I am working on a project in which I am using several independent variables to "predict" the values of an outcome using linear regression.
In R this is done quite simply as
model <- lm(outcome ~ predictor1 + predictor2 + predictor3)
fitted <- model$fitted.values
I am interested in the difference between the predicted values and the actual values – i.e. how accurate the predictors are.
residuals <- model$residuals
My question relates to the relationship between residuals
and outcome
.
Samples with lower values of outcome
tend to have negative values for residuals
, and vice versa for samples with high outcome
values.
Plotting the values against one another is the simplest way to see this:
The $R^2$ for the original LM (outcome ~ predictors) is 0.42, the $R^2$ between residuals
and outcome
is 0.58, and the $R^2$ between fitted
and outcome
is 0.39.
What could explain the phenomenon? Why would samples with high outcome
tend to be predicted lower than they actually are, and vice versa for lower values of outcome
? Or indeed, am I missing something conceptually here?

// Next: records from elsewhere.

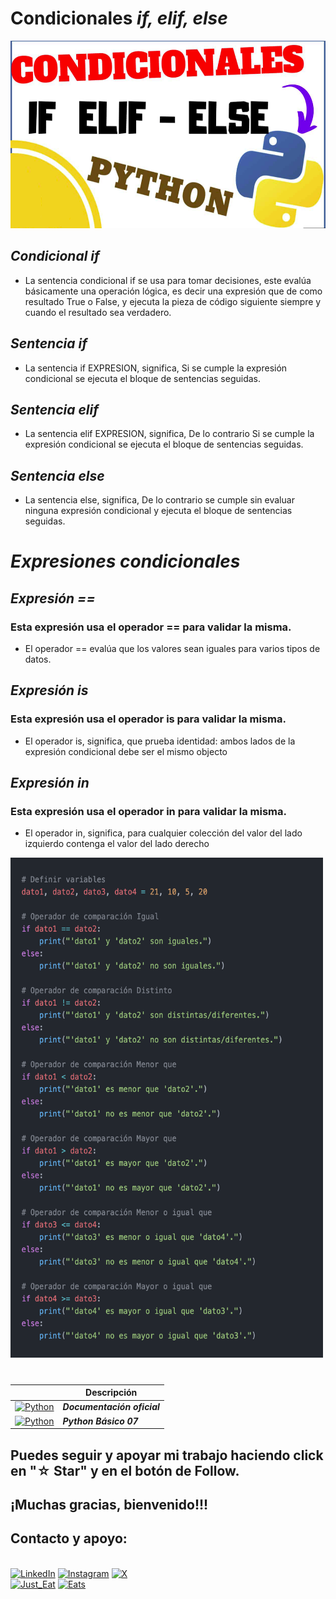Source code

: # Condicionales ***if, elif, else***
<img src="../imagenes/11.-Py06.png" width="700" height="300">


## ***Condicional if***
- La sentencia condicional if se usa para tomar decisiones, este evalúa básicamente una operación lógica, es decir una expresión que de como resultado True o False, y ejecuta la pieza de código siguiente siempre y cuando el resultado sea verdadero.

## ***Sentencia if***
- La sentencia if EXPRESION, significa, Si se cumple la expresión condicional se ejecuta el bloque de sentencias seguidas.

## ***Sentencia elif***
- La sentencia elif EXPRESION, significa, De lo contrario Si se cumple la expresión condicional se ejecuta el bloque de sentencias seguidas.

## ***Sentencia else***
- La sentencia else, significa, De lo contrario se cumple sin evaluar ninguna expresión condicional y ejecuta el bloque de sentencias seguidas.

# ***Expresiones condicionales***
## ***Expresión ==***
### Esta expresión usa el operador == para validar la misma.
- El operador == evalúa que los valores sean iguales para varios tipos de datos.

## ***Expresión is***
### Esta expresión usa el operador is para validar la misma.
- El operador is, significa, que prueba identidad: ambos lados de la expresión condicional debe ser el mismo objecto

## ***Expresión in***
### Esta expresión usa el operador in para validar la misma.
- El operador in, significa, para cualquier colección del valor del lado izquierdo contenga el valor del lado derecho

<img src="../imagenes/11.-Py06cda.png" width="500" height="800">

#
|  | Descripción |
|-----:|---------------|
| [![Python](https://img.shields.io/badge/python-3670A0?style=for-the-badge&logo=python&logoColor=ffdd54)](https://entrenamiento-python-basico.readthedocs.io/es/3.7/leccion1/index.html#) | ***Documentación oficial*** |
| [![Python](https://img.shields.io/badge/python-3670A0?style=for-the-badge&logo=python&logoColor=ffdd54)](../Python_NB/Python_NB07.md) | ***Python Básico 07*** |

## Puedes seguir y apoyar mi trabajo haciendo click en "☆ Star" y en el botón de Follow.
## ¡Muchas gracias, bienvenido!!!

## Contacto y apoyo:

<br>[![LinkedIn](https://img.shields.io/badge/Oscar_Florin-0077B5?style=for-the-badge&logo=linkedin&logoColor=white&labelColor=101010)](https://www.linkedin.com/in/oscarflorincontreras)
[![Instagram](https://img.shields.io/badge/Cloudevozz-E4405F?style=for-the-badge&logo=instagram&logoColor=white)](https://www.instagram.com/cloudevozz/)
[![X](https://img.shields.io/badge/DevozzCloud-%23000000.svg?style=for-the-badge&logo=X&logoColor=white)](https://twitter.com/DevozzCloud)</br>
[![Just_Eat](https://img.shields.io/badge/🌮_Donaciones_para_tacos-7A1FA2?style=for-the-badge&logo=)](https://paypal.me/OscarFlorin?country.x=MX&locale.x=es_XC)
[![Eats](https://img.shields.io/badge/🐈_Donaciones_para_gatos-black?style=for-the-badge&logo=)](https://paypal.me/OscarFlorin?country.x=MX&locale.x=es_XC)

Many thanks for your input
Edited (13.08.20) to include an updated plots and terminology (now use "residuals" rather than "difference") – but in essence the questions remains the same. Thanks all for the input so far.
Best Answer
Basically, it's because the regression isn't perfect.
Suppose you had purely random data - no relation between the dependent and independent variables. Then the best prediction of the DV for every subject would be the mean of the DV.
Suppose you had a perfect relationship; then you be able to exactly predict the DV.
In reality, it's always somewhere in between, and the predicted values are between the mean and the actual values.